--- start of TEXT SECTION ---

PASSIVE_LEVEL code while paging file is unavailable

In order for migration and save/restore to work with my xen drivers,
they need to be able to disconnect from the ‘backend’ devices (disk and
network) on save and then reconnect on resume.

The teardown code to do this runs at PASSIVE_LEVEL, so obviously at some
point during the suspend operation I will have disconnected the scsiport
controller that contains the operating system and the paging file.
Anything that tries to swap after that point therefore is going to hang
until such time as the restore is complete.

If all the code that my drivers want to run is currently running in
nonpaged memory, does it matter that other code will hang on pagefile
access? In other words, will the fact that a pagefile operation is
pending somewhere stop my code from running, or only the thread waiting
for the pagefile?

What I’m finding is that most of the time it works, but occasionally it
hangs during the suspend. I’m not sure if it is a result of the above
occurring, or an unrelated bug in my code. The hang happens because a
call to KeWaitForSingleObject never returns, even though the event being
waited on definitely gets set.

I assume I won’t have this problem if I run at DISPATCH_LEVEL, but that
would involve a fair amount of work so I’d like to be sure about what is
going on… any ideas?

Thanks

James

> What I’m finding is that most of the time it works, but occasionally
it

hangs during the suspend. I’m not sure if it is a result of the above
occurring, or an unrelated bug in my code. The hang happens because a
call to KeWaitForSingleObject never returns, even though the event
being
waited on definitely gets set.

Actually… it turns out that the event was definitely not getting set
(typo == setting wrong event). It worked most of the time because the
thing being waited for was almost always already complete so
KeWaitForSingleObject wasn’t getting called.

Anyway, my question still stands… are threads running at PASSIVE_LEVEL
that don’t access the disk in any way (eg paging file or other on-disk
content) going to be blocked if the disk becomes unavailable?

Thanks

James

> are threads running at PASSIVE_LEVEL that don’t access the disk in any way (eg paging file

or other on-disk content) going to be blocked if the disk becomes unavailable?

Well, I am afraid you are the only one who knows an answer to this question - it depends on what your code does. For example, if it waits on event/mutex that is supposed to get signaled by some other thread that relies upon pagefile, what do you think will happen if this "other thread"blocks??? Who is going to signal the event then???

Anton Bassov

>

> are threads running at PASSIVE_LEVEL that don’t access the disk in
any
> way (eg paging file
> or other on-disk content) going to be blocked if the disk becomes
> unavailable?

Well, I am afraid you are the only one who knows an answer to this
question - it depends on what your code does. For example, if it waits
on
event/mutex that is supposed to get signaled by some other thread that
relies upon pagefile, what do you think will happen if this "other
thread"blocks??? Who is going to signal the event then???

You didn’t read the first email did you? None of my code needs the
pagefile. There is no ‘other thread that needs the pagefile’ that my
code is waiting on.

With the disk unavailable, more and more of the system is eventually
going to be stalled waiting for the pagefile/registry/other disk stuff.
My question is, will that indirectly affect the operation of my code
somehow? Eg would Windows decide not to service a thread because another
(completely unrelated) thread is waiting on the pagefile? Could I create
a new thread in the above situation (again - my thread doesn’t need the
pagefile that I’m aware of, but maybe there is some ‘under the covers’
requirement for it).

--- end of TEXT SECTION ---
--- start of SUPPLIED DATA ---

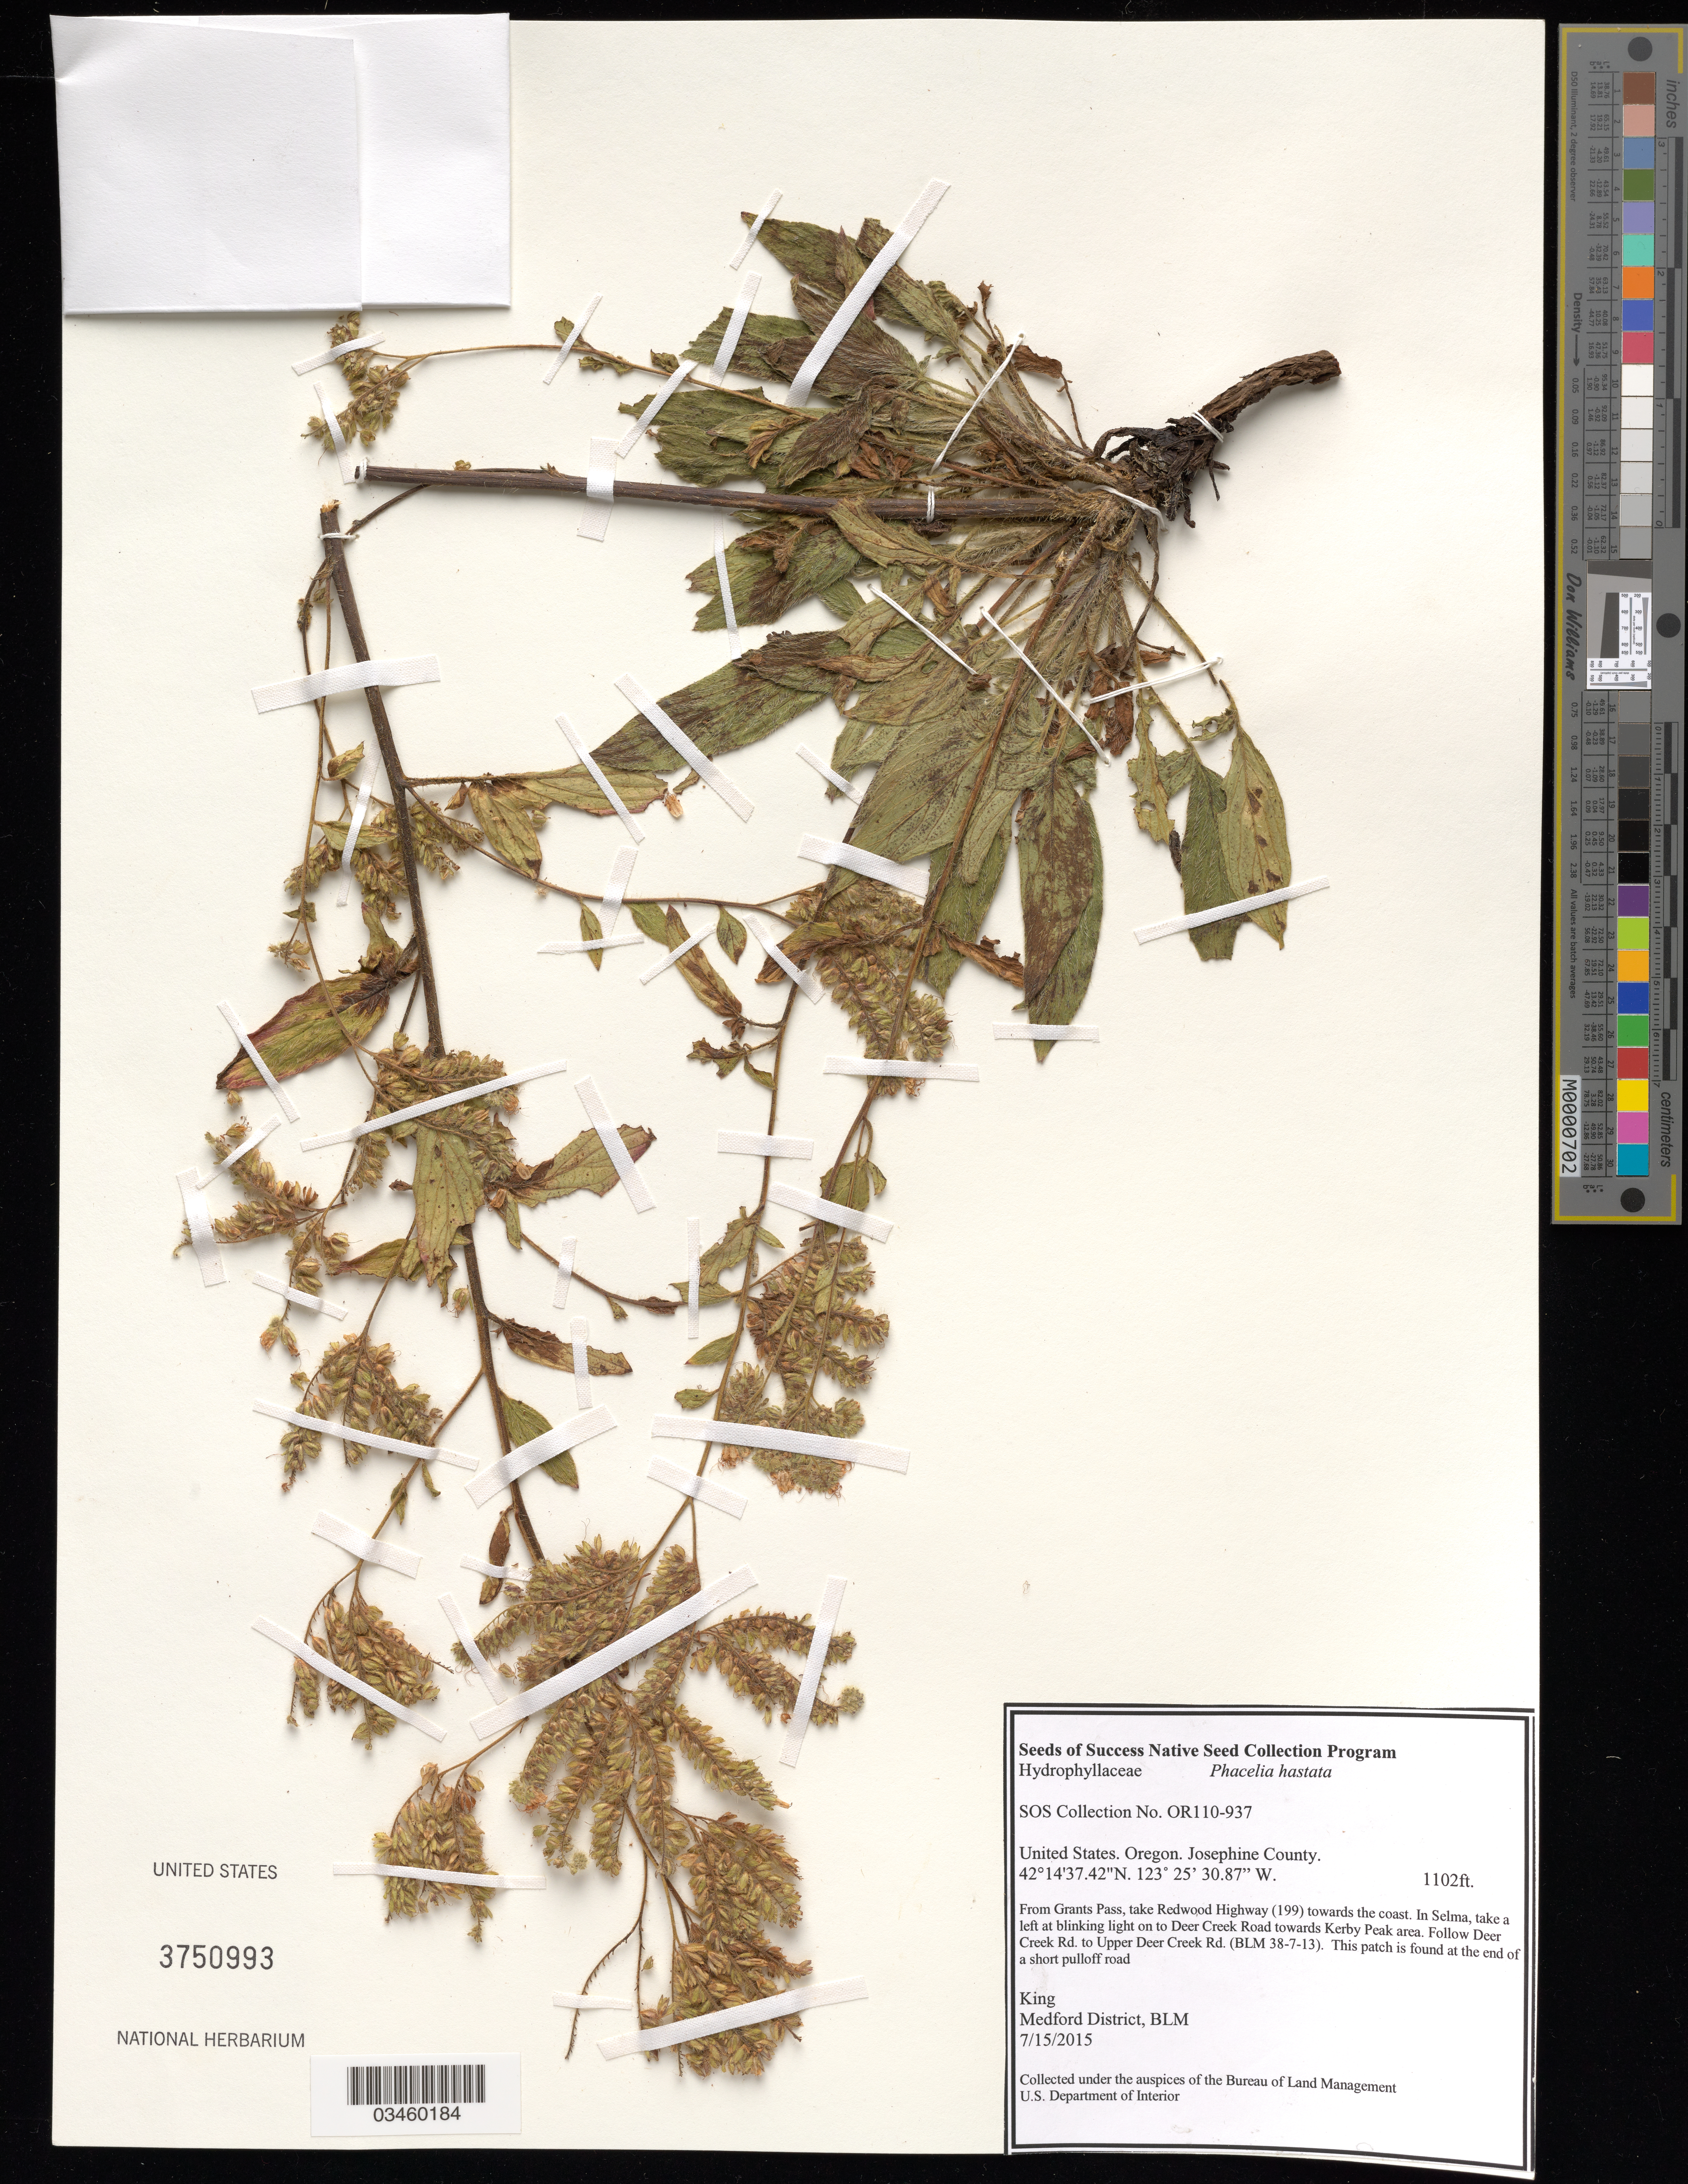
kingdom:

--- end of SUPPLIED DATA ---

TO BE DONE → From the forum thread on driver code and the paging file, reproduce word for word the part that opens with "In order for" and closes with "restore is complete.".

RESULT →
In order for migration and save/restore to work with my xen drivers,
they need to be able to disconnect from the ‘backend’ devices (disk and
network) on save and then reconnect on resume.

The teardown code to do this runs at PASSIVE_LEVEL, so obviously at some
point during the suspend operation I will have disconnected the scsiport
controller that contains the operating system and the paging file.
Anything that tries to swap after that point therefore is going to hang
until such time as the restore is complete.